For all those who call China capitalist, here's a short anecdote from a novel by Ha Jin, The Crazed. During the Tiananmen protests a reactionary shouted to the workers: "Don't be slaves anymore!" A locksmith responded: "How dare you call me a slave." Chinese workers are not prepared to surrender; they are not slaves. They want to fight to defend collectivized property. They can be the masters of their state, but they need leadership.
To finish, I wanted to make a few points about the ICL's intervention into the incipient proletarian political revolution in East Germany in 1989-90. The tasks of the international proletariat are immense. Our intervention showed that it is possible when there's a small crack, during a revolutionary situation, like the two weeks it took to enforce martial law at Tiananmen, for a revolutionary program to have tremendous impact. Workers came to us and asked, how do we form workers soviets? Enough East German workers considered what the ICL was fighting for, that when the fascists desecrated the Treptow Soviet war memorial the ruling Stalinist government felt compelled to join a united-front protest we initiated against the fascists and in defense of the deformed workers state. A quarter of a million workers participated. For the first time ever in a deformed workers state, Trotskyists shared a platform with the Stalinists. We were fighting to become the revolutionary leadership. From the platform, our speaker called for "Workers and soldiers soviets to power!"

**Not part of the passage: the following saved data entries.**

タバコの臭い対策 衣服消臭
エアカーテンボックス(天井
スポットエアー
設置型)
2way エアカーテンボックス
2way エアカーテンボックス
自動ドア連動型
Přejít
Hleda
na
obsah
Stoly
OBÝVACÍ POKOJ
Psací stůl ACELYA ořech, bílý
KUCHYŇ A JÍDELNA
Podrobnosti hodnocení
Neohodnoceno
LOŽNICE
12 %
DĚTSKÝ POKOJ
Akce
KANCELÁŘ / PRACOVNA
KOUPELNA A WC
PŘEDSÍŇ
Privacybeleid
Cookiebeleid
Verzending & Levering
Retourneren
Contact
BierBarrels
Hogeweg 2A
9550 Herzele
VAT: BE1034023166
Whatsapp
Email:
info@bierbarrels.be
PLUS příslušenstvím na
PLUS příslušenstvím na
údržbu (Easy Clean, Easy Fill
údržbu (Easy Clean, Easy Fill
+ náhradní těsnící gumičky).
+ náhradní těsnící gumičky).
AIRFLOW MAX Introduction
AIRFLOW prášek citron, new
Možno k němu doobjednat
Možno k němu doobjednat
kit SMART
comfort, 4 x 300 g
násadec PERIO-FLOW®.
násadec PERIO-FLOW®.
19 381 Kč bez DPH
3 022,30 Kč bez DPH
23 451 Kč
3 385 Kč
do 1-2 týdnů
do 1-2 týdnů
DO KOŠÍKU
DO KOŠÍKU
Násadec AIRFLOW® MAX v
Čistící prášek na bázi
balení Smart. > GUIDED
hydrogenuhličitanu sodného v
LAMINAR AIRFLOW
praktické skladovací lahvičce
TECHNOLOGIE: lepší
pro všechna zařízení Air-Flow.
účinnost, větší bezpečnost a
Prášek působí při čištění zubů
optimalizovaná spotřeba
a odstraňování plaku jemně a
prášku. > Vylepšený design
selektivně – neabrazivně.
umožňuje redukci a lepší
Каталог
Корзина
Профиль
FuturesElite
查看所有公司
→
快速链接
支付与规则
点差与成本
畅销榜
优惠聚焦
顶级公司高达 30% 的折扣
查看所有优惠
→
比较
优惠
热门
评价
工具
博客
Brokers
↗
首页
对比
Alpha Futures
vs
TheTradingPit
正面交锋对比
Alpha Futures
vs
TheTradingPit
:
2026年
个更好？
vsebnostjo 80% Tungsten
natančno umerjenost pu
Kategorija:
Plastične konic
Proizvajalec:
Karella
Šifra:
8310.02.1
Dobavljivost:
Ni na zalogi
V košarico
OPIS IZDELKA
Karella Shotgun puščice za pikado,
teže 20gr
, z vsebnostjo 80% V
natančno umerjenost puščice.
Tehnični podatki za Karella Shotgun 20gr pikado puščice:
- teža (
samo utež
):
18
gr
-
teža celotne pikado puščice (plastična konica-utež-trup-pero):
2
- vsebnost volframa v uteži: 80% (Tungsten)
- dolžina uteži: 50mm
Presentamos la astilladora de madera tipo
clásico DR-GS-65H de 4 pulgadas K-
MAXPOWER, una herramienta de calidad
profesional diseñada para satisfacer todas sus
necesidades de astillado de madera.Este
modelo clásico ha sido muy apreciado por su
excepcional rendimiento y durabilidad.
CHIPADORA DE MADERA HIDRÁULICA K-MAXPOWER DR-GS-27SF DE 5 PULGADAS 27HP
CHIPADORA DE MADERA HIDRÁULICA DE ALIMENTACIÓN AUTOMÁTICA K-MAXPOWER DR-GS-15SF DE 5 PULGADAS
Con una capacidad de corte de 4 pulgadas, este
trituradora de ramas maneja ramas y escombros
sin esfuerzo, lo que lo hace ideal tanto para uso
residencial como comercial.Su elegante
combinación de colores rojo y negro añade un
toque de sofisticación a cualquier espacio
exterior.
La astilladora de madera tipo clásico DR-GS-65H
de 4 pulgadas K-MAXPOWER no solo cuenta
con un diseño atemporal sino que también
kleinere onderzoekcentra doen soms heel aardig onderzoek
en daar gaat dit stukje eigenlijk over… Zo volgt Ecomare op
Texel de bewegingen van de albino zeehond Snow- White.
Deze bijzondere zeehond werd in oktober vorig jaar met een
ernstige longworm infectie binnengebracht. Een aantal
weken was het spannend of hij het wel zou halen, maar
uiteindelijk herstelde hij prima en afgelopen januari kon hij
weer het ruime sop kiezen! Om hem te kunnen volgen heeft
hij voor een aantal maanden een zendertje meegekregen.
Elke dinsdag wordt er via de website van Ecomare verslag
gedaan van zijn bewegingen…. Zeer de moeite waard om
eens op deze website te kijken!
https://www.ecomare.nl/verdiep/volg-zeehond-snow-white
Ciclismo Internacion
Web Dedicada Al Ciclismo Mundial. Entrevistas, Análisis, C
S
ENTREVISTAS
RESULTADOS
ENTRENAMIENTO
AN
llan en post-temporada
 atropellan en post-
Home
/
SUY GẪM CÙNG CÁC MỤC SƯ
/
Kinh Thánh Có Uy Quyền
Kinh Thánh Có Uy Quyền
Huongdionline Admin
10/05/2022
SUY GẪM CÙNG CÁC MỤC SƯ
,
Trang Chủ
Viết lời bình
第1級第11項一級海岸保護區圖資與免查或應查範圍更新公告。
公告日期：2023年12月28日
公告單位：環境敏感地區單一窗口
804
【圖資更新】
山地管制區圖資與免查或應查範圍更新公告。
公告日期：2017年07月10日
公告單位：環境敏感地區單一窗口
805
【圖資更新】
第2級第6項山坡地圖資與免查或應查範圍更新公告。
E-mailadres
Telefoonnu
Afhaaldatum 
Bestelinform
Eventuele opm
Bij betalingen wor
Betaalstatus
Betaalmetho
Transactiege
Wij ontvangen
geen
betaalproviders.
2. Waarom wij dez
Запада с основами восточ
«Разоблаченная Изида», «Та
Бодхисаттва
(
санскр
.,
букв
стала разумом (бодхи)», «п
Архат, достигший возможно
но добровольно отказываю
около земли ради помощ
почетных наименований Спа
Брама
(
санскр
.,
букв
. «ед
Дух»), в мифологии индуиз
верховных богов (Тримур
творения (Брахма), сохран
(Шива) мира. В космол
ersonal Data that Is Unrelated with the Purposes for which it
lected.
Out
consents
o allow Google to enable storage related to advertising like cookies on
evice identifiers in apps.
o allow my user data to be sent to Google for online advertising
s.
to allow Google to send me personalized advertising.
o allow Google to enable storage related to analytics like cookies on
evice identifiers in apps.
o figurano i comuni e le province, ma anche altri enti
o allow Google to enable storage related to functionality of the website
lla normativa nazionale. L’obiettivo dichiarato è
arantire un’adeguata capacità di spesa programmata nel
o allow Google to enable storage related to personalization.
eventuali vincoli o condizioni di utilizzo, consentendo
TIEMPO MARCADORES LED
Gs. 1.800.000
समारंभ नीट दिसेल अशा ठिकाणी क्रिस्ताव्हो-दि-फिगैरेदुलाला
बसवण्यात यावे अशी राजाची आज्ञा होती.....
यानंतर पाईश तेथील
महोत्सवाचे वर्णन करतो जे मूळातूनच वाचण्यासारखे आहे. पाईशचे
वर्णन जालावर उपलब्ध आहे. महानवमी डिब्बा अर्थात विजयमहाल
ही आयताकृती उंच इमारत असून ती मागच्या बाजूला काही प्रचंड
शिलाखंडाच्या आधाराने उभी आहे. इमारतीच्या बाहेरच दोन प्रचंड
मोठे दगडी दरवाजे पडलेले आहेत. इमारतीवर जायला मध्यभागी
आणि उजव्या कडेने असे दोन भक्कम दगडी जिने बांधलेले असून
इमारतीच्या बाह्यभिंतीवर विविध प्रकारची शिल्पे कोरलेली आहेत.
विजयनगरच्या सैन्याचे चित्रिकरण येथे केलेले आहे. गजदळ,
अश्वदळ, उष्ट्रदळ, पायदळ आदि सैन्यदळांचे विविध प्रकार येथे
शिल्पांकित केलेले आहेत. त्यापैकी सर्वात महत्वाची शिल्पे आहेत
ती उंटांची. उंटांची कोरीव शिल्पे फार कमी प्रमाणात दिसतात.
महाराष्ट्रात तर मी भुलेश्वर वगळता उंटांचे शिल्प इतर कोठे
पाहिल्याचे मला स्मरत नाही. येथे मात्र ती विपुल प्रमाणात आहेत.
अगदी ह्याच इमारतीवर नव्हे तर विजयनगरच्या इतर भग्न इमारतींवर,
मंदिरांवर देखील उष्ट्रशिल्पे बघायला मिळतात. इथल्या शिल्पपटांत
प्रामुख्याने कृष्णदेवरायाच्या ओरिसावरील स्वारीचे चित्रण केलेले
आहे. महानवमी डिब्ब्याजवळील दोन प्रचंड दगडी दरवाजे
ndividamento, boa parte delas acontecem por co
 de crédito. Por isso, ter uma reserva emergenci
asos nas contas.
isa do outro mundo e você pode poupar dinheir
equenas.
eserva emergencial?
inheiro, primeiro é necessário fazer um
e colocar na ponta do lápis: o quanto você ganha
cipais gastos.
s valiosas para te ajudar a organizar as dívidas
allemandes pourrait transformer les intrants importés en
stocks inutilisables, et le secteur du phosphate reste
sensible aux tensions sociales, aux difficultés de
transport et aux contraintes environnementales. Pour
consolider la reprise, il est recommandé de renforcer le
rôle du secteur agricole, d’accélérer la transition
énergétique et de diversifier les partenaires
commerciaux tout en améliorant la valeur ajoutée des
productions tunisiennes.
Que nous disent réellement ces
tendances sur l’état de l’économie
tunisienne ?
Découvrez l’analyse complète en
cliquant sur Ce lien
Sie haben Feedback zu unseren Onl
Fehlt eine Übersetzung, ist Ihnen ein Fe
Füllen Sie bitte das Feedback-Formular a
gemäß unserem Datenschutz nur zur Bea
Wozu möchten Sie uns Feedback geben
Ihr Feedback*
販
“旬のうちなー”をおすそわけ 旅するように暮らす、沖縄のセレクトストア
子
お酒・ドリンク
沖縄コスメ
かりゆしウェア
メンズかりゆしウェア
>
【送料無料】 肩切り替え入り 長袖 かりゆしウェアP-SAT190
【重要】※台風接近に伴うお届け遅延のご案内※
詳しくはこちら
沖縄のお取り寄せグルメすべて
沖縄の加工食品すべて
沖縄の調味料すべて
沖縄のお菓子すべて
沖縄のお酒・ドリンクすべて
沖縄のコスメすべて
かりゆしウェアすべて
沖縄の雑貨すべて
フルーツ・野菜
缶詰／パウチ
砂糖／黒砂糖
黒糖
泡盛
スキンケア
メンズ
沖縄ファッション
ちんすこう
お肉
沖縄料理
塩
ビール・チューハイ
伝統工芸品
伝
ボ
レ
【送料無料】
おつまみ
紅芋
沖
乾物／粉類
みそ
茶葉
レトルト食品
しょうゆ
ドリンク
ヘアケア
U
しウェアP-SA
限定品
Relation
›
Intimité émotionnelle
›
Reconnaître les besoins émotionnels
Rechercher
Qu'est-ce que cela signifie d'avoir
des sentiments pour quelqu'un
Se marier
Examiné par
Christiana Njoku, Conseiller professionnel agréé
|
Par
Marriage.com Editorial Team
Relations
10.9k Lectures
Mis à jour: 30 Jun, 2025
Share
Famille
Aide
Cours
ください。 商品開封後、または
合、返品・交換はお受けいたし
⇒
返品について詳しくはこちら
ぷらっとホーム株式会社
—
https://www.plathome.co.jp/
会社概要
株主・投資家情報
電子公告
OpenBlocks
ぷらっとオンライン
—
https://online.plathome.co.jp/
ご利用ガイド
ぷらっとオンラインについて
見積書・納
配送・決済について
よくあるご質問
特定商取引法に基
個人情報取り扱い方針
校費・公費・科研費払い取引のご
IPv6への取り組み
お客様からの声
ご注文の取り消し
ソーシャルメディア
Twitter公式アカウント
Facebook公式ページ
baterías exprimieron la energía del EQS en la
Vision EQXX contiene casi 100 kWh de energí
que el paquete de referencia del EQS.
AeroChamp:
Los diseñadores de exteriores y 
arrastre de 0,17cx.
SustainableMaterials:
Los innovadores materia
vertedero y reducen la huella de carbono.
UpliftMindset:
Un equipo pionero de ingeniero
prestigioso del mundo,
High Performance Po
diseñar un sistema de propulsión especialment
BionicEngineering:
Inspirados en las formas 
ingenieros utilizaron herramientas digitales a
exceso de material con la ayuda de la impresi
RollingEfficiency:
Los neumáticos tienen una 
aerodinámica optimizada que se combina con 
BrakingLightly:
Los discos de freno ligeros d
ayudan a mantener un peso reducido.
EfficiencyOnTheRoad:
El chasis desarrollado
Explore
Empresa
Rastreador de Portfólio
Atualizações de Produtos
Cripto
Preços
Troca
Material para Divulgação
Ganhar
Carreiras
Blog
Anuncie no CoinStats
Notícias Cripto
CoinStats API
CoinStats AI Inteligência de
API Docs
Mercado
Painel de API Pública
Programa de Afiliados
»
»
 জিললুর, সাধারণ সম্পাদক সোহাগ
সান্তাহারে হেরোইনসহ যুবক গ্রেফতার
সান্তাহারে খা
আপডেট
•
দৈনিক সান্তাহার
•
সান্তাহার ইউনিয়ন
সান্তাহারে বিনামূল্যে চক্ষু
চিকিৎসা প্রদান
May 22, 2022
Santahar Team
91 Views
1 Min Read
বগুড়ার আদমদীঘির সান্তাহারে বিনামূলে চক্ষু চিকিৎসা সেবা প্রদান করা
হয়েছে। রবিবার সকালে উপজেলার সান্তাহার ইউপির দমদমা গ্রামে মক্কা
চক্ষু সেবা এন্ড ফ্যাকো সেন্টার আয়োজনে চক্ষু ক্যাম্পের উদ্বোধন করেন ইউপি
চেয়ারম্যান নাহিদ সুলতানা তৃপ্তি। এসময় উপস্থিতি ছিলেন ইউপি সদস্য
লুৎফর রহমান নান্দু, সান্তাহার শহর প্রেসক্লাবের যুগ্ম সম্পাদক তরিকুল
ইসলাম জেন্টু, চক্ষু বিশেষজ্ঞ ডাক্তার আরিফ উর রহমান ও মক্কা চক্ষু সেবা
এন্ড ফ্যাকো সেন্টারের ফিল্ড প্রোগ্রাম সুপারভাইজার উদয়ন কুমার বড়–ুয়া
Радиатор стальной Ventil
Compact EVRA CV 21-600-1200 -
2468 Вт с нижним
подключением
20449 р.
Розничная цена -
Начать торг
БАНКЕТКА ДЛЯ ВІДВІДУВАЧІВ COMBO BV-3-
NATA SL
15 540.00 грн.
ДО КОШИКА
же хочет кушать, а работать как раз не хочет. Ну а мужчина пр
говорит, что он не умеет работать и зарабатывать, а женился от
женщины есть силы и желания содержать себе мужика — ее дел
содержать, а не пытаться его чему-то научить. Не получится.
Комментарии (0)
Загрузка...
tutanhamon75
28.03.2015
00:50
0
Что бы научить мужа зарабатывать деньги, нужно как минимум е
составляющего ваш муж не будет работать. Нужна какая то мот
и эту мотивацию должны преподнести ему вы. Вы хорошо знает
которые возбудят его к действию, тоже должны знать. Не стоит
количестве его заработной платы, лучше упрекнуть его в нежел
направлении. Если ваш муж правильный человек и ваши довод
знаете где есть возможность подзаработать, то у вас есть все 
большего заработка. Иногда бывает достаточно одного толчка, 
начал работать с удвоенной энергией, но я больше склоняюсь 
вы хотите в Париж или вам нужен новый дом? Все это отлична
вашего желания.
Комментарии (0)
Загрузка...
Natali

This was the best defense against capitalist counterrevolution. Two programs were competing: ours, of proletarian political revolution, and the Stalinist program of capitulation and counterrevolution. The Treptow mobilization frightened the powers that be, both East and West, and our forces were too small. We lost. The lessons of that struggle and of Tiananmen must be assimilated by the international proletariat. The key question is not how to modernize China, but how to establish an international soviet system that can resolve the problem of scarcity in the world.